In the present study, however, the WR and WA values equivalent to 1.0 mm were obtained using V-mobility values of mobile non-united OVFs under treatment in actual clinical practice. Briefly, the WR and WA values equivalent to 1.0 mm in Ha were obtained by dividing the V-mobility values for WR and WA by the V-mobility for Ha, giving WR/HA and WA/Ha, respectively. Additionally, the WR/Ha value of 3.3% in the present study was very similar to that of 3.5%, and the WA/Ha value of 1.5° was the same as that in our previous study [23]. Therefore, it is very likely that the results obtained from the clinical OVFs in the present study have more clinical significance than those in the previous study and clarify the highly reliable equivalent values between Ha, WR, and WA.

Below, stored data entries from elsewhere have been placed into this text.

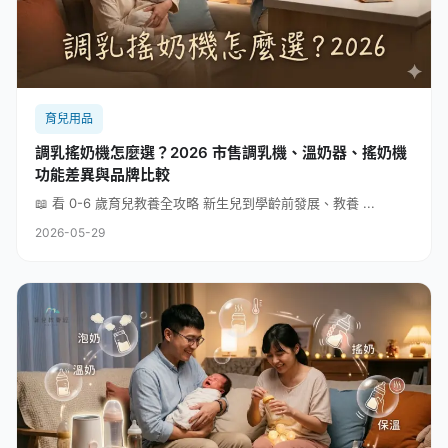
育兒用品
調乳搖奶機怎麼選？2026 市售調乳機、溫奶器、搖奶機
功能差異與品牌比較
📖 看 0-6 歲育兒教養全攻略 新生兒到學齡前發展、教養 ...
2026-05-29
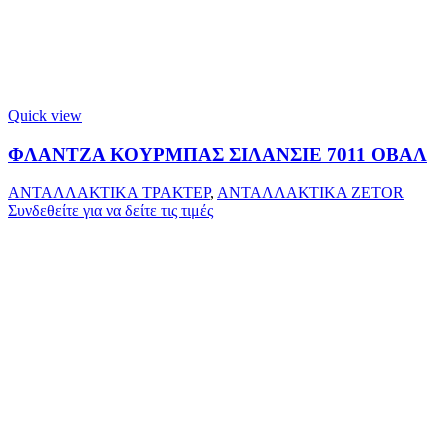
Quick view
ΦΛΑΝΤΖΑ ΚΟΥΡΜΠΑΣ ΣΙΛΑΝΣΙΕ 7011 ΟΒΑΛ
ΑΝΤΑΛΛΑΚΤΙΚΑ ΤΡΑΚΤΕΡ
,
ΑΝΤΑΛΛΑΚΤΙΚΑ ZETOR
Συνδεθείτε για να δείτε τις τιμές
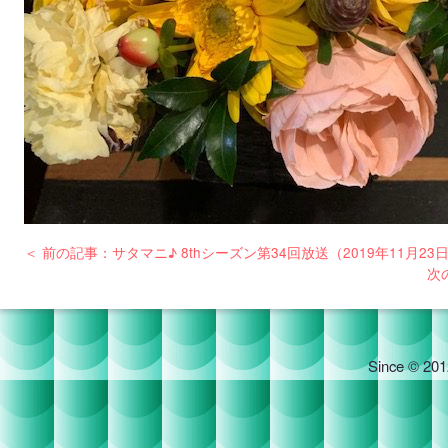
＜ 前の記事：サタマニ♪ 8thシーズン第34回放送（2019年11月23
次
Since © 201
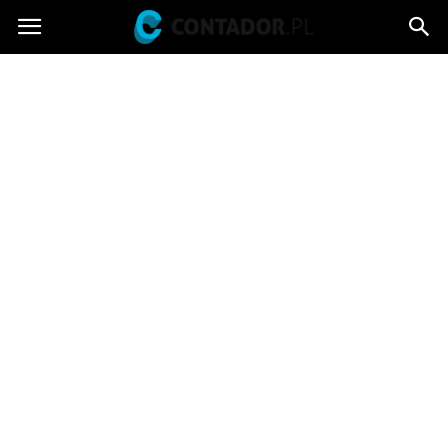
Contador.pl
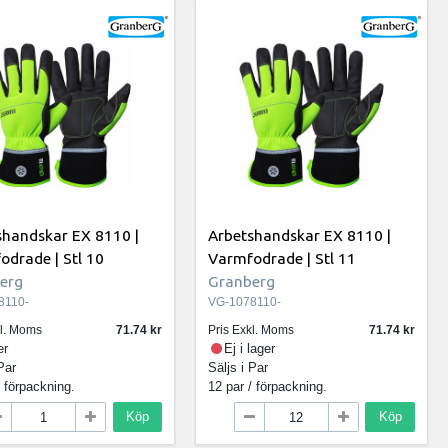
shandskar EX 8110 |
Arbetshandskar EX 8110 |
odrade | Stl 10
Varmfodrade | Stl 11
erg
Granberg
8110-
VG-1078110-
kl. Moms
71.74
Pris Exkl. Moms
71.74
er
Ej i lager
Par
Säljs i
Par
/ förpackning.
12 par / förpackning.
Köp
Köp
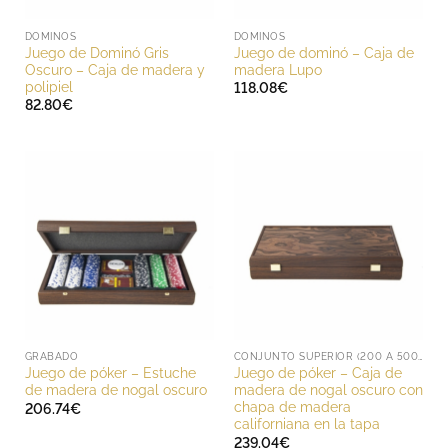
DOMINOS
DOMINOS
Juego de Dominó Gris
Juego de dominó – Caja de
Oscuro – Caja de madera y
madera Lupo
polipiel
118.08
€
82.80
€
GRABADO
CONJUNTO SUPERIOR (200 A 500 EUROS)
Juego de póker – Estuche
Juego de póker – Caja de
de madera de nogal oscuro
madera de nogal oscuro con
chapa de madera
206.74
€
californiana en la tapa
239.04
€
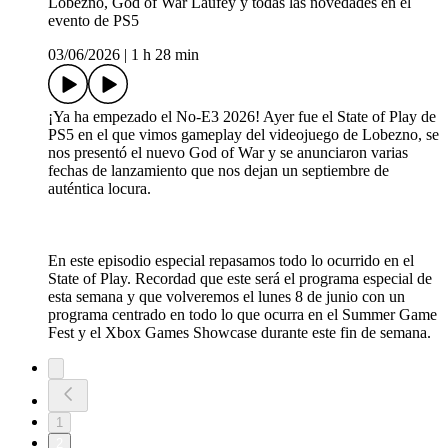
Lobezno, God of War Laufey y todas las novedades en el
evento de PS5
03/06/2026
|
1 h 28 min
¡Ya ha empezado el No-E3 2026! Ayer fue el State of Play de
PS5 en el que vimos gameplay del videojuego de Lobezno, se
nos presentó el nuevo God of War y se anunciaron varias
fechas de lanzamiento que nos dejan un septiembre de
auténtica locura.
En este episodio especial repasamos todo lo ocurrido en el
State of Play. Recordad que este será el programa especial de
esta semana y que volveremos el lunes 8 de junio con un
programa centrado en todo lo que ocurra en el Summer Game
Fest y el Xbox Games Showcase durante este fin de semana.
1
2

These equivalent values can also be applied to those for V-deformity to determine the presence of incident vertebral fractures. Jalava et al. [26] defined an incident vertebral deformity as a vertebra with morphometric vertebral height of more than 3 SDs below the mean population norm for that vertebral level and a minimum decrease in height of 15% and 4.6 mm from the baseline. These decreased values of vertebral height presented as 15% in WR and 4.6 mm in Ha were found to be equivalent to our results; i.e., WR of 3.3% was equivalent to 1.0 mm in Ha.

Study limitations

The mean values of the vertebral dimensions in grade 1 vertebrae were obtained in only seven vertebrae at L1 and L2 without any vertebrae at T11 and T12. Meanwhile, the WR and WA values equivalent to 1.0 mm in Ha in the present study were confirmed to be very similar to those in our previous study [23]. The mean WR/Ha value in the present study was 3.3%, which was slightly different from the WR/Ha of 3.5% in our previous study [23]. The difference between these two WR/Ha values was 0.2%; thus, WR/Ha of 3.5% or 3.3% and WA/Ha of 1.5° may be useful to obtain reliable values for V-mobility with reference to simultaneously measured dimensions (Ha, WA, and WR) in clinical practice, to compare the different reported cutoff values for evaluating V-mobility, and particularly to detect bone union. For standardization of OVF treatments, it is expected that the equivalent values between Ha, WR, and WA for V-mobility would be more precisely determined upon further measurements of larger numbers of OVFs, and that cutoff values to determine bone union would be established.

Conclusion

The present results suggest that the mean WR and WA values equivalent to 1.0 mm in Ha are 3.3% and 1.5°, respectively, in grade 1–3 vertebrae in the T11–L2 region. These findings may be useful to secure a reliable value of V-mobility of OVFs using simultaneous measurements in three dimensions (Ha, WR, and WA) in clinical practice and to establish cutoff values for V-mobility to determine bone union.